The move falls short of demands by Yemen's government and their backers in Saudi Arabia, but offers rare hope for a pause to 18 months of fighting which has killed at least 10,000 people and pushed impoverished Yemen toward famine.
"(In exchange for) stopping the aggression against our country by land, sea and air, stopping the air strikes and lifting the siege imposed on our country, in return (we will)stop combat operations on the border," Saleh al-Samad, the chief of a Houthi-backed political council, said in a speech.
Hailing from Yemen's Zaydi Shi'ite sect, the Houthis seized the capital Sanaa and pushed the government out of its last stronghold in Aden in March 2015.

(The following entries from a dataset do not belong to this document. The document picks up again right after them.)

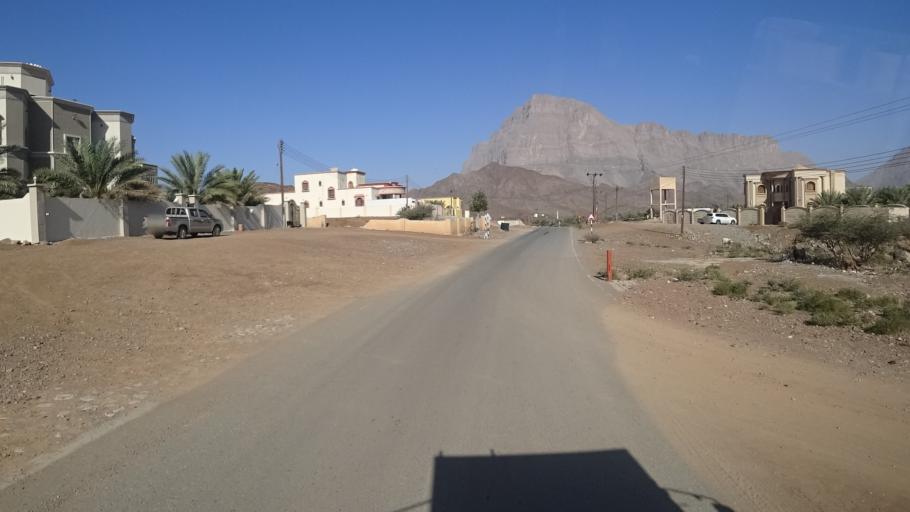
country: OM
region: Muhafazat ad Dakhiliyah
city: Bahla'
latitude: 23.2273
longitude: 57.0476
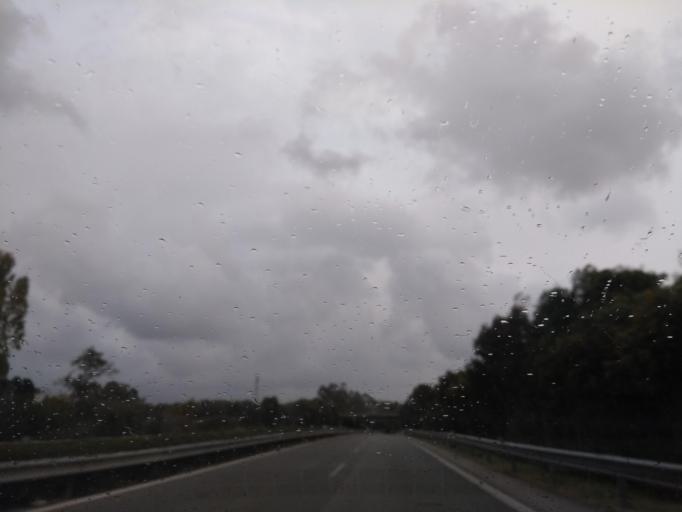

The advances by the Iran-allied group prompted an intervention by a Saudi-led coalition that has launched thousands of air strikes on the Houthis and their allies in Yemen's army but has failed to push them out of the capital.
A near-blockade on Yemen's ports, which the coalition says is aimed at arms bound to the Houthis, has also hobbled Yemen's already struggling economy and created a humanitarian crisis.
For months, the Houthis have retaliated with attacks on Saudi Arabia from its mountainous strongholds in northern Yemen and has launched around a dozen ballistic missiles at the kingdom, all of which were intercepted.
Fighting has also raged within the country between pro-Houthi and pro-government militiamen, soldiers and tribal gunmen - a tangle of armed groups so complex that any peace initiative would struggle to contain them.
Samad said the group was prepared to pardon its foes.
"(We call) all fighters on the side of the aggression on the various fronts to respond to a general amnesty and come back into the national fold," he said.
Two shaky truces accompanied previous efforts mediated by the United Nations to end the conflict, and the leader of the Houthi group warned last week that the conflict would last "God knows how long".
Yemen's internationally recognized government say that any move toward peace can begin only when the Houthis heed a 2015 U.N. Security Council Resolution mandating that they quit Yemen's main cities.
Saudi Arabia has said the conflict is an internal Yemeni matter and that it will not negotiate with the Houthis.